The most effective way to avoid a fraud‑related denial? Provide accurate, complete information at every stage. Application, claim notice, cooperation during investigation, and testimony if required. If you discover an error or omission in your application after submission, notify the insurer immediately in writing and request an amendment or endorsement. Prompt correction of innocent mistakes usually prevents materiality disputes and demonstrates good faith.
Report potential claims as soon as you become aware of facts that might give rise to a claim. Many policies require notice “immediately” or within 30 days of discovery. Waiting weeks or months can give the insurer grounds to deny based on late notice, separate from any fraud issue. For businesses, internal protocols should mandate reporting within 24 to 72 hours of discovery to compliance or risk management teams, who then notify the insurer.
Maintain contemporaneous records of all communications, decisions, financials, and claim‑related documents. If a fraud allegation arises later, your ability to produce emails, meeting notes, Board minutes, or financial worksheets showing honest intent can be the difference between coverage and rescission. Organized recordkeeping also speeds investigations and reduces insurer suspicion.
Preventive best practices to avoid fraud‑triggered denials:
Provide full, truthful disclosures on applications: Answer every question completely. Attach explanatory notes if any question is ambiguous or if the answer requires context.
Disclose all material facts: Prior claims, regulatory inquiries, criminal charges, litigation, and financial difficulties all qualify as material in most underwriting contexts.
Report claims promptly: Follow policy notice requirements (commonly 30–90 days).

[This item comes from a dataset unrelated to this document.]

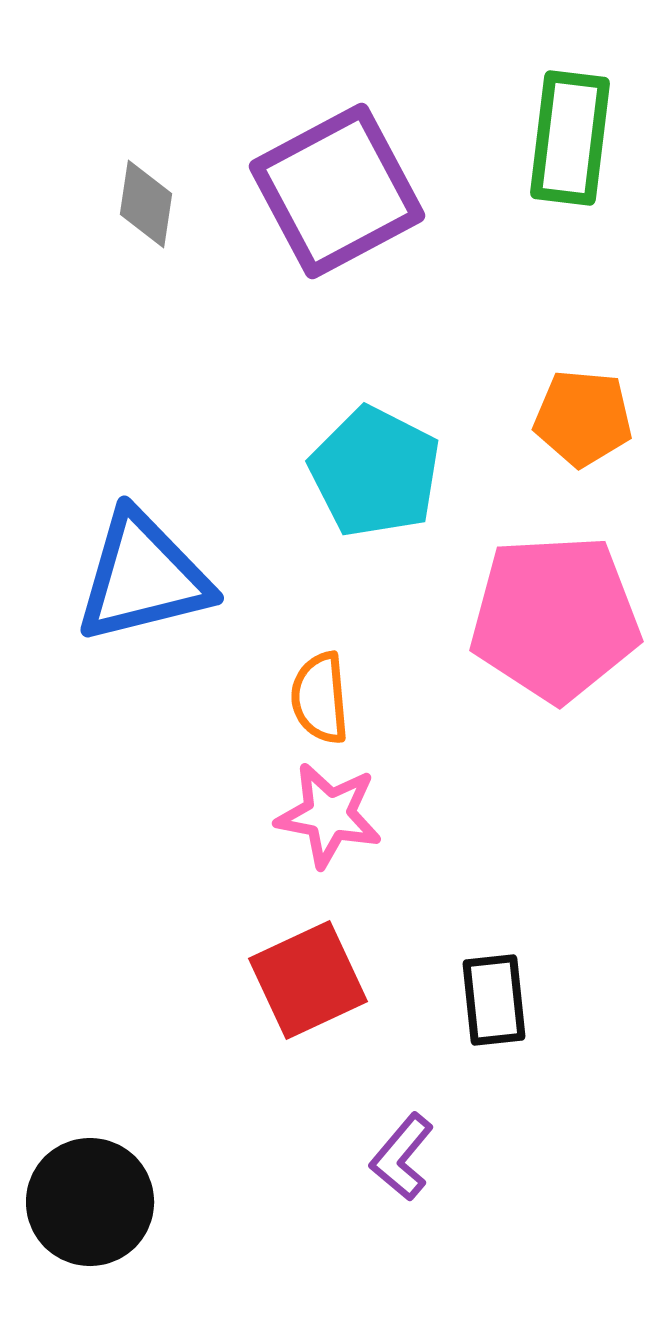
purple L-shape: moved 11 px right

Establish internal protocols for same‑day or next‑day reporting of incidents.
Preserve and organize records: Maintain application materials, correspondence, financial statements, claim files, and supporting documents in accessible, organized form.
Engage a skilled broker at placement and renewal: Brokers experienced in D&O, E&O, and liability policies can negotiate “final adjudication” language, carve‑backs for innocent errors, and advancement‑of‑defense‑costs provisions.

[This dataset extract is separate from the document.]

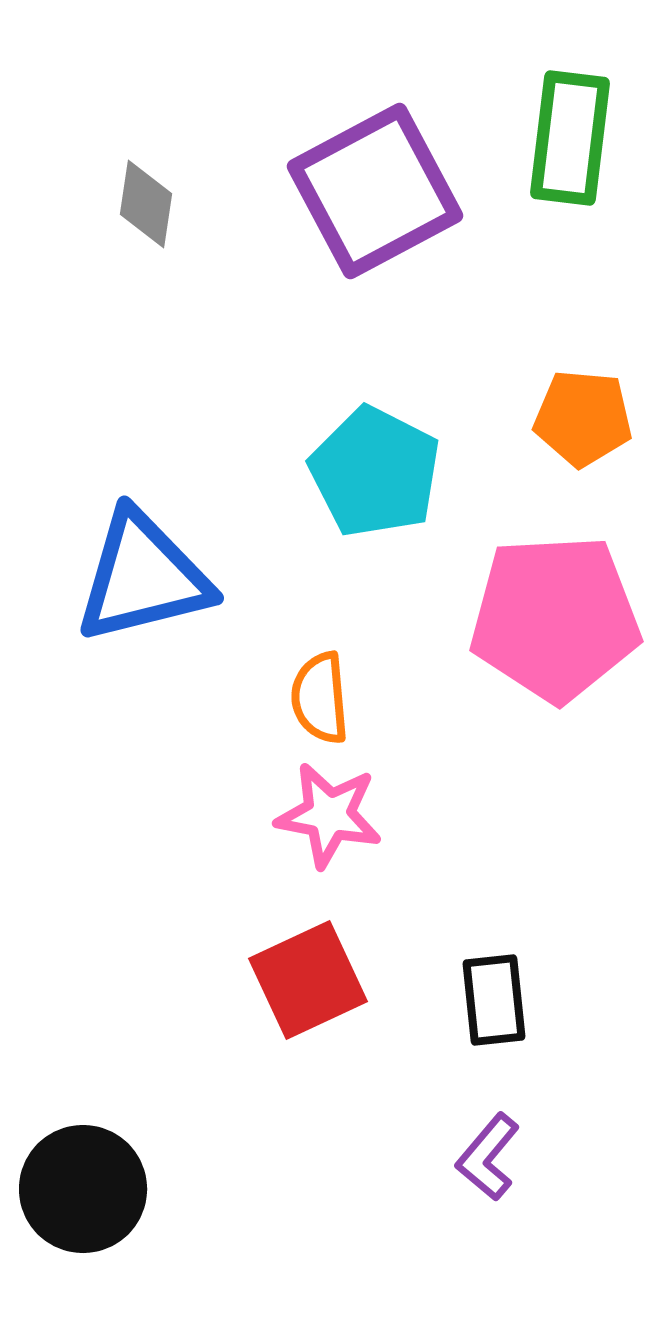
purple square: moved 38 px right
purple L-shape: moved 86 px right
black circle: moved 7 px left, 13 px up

Review and negotiate exclusion wording: Request narrow fraud exclusions that apply only after final adjudication. Avoid broad “allegation triggers.” Confirm that policy will advance defense costs pending outcome.
Final Words
Start with the hard fact: fraud exclusions are designed to block coverage for intentional wrongdoing — forged documents, fabricated records, perjury.
They usually only apply after a final, non-appealable finding, but if proven they can mean claim denial, rescission, and repayment. The line between intentional fraud and an honest mistake matters.

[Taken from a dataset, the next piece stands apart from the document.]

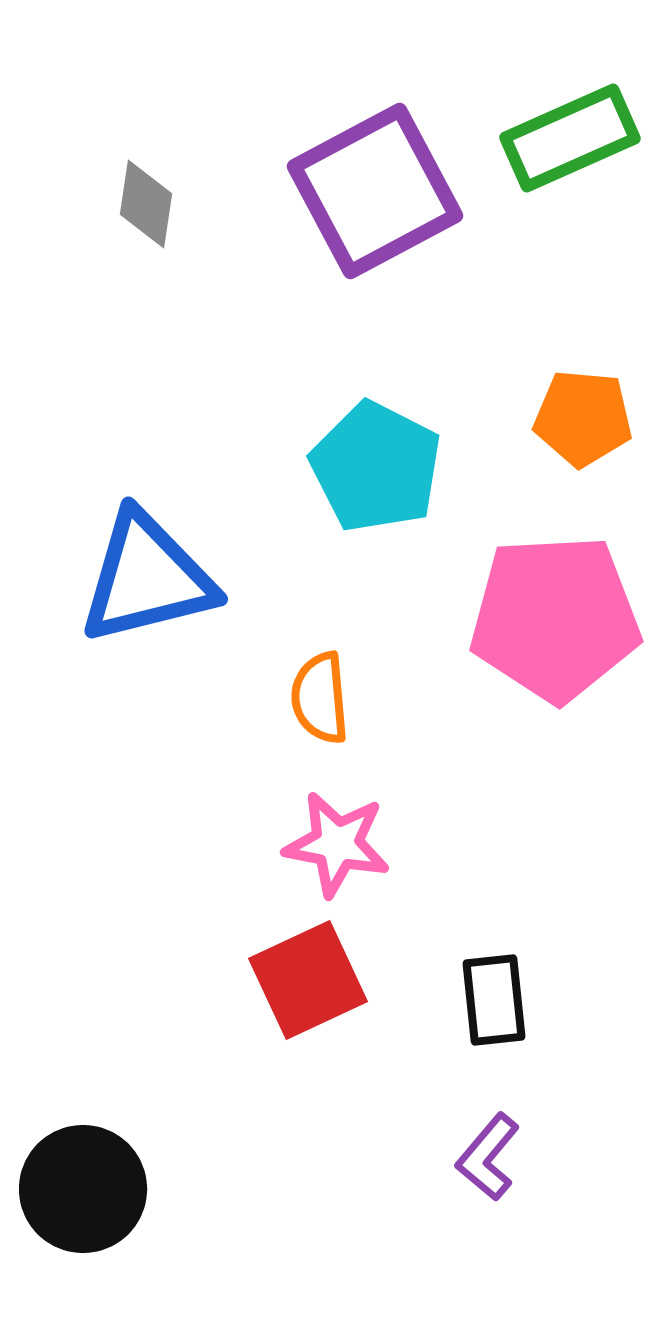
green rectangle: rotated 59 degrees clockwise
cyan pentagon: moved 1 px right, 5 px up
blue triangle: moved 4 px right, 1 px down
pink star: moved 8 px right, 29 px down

Insurers use forensic accounting and surveillance, and you’ll face appeals or court fights if denied.
Bottom line: read your policy, document everything, and understand the fraud exclusion in insurance so you avoid costly surprises.
FAQ
Q: What is an example of an exclusion in insurance? What are some examples of exclusions?
A: An example of an exclusion in insurance is a fraud exclusion, which bars coverage for losses from intentional wrongdoing. Other common exclusions include war, nuclear risks, wear-and-tear, and preexisting conditions.
Q: Is it possible to exclude liability for fraud?
A: Excluding liability for fraud is possible; insurers commonly use fraud exclusions to deny coverage for losses, defense costs, or settlements tied to deliberate, dishonest acts—often only after a final adjudication.
Q: How does someone get on the OIG exclusion list?
A: Someone gets on the OIG exclusion list when they’re convicted of healthcare fraud, patient abuse, certain criminal offenses, face license revocation or civil penalties, or default on federal health-program obligations, then they lose participation rights.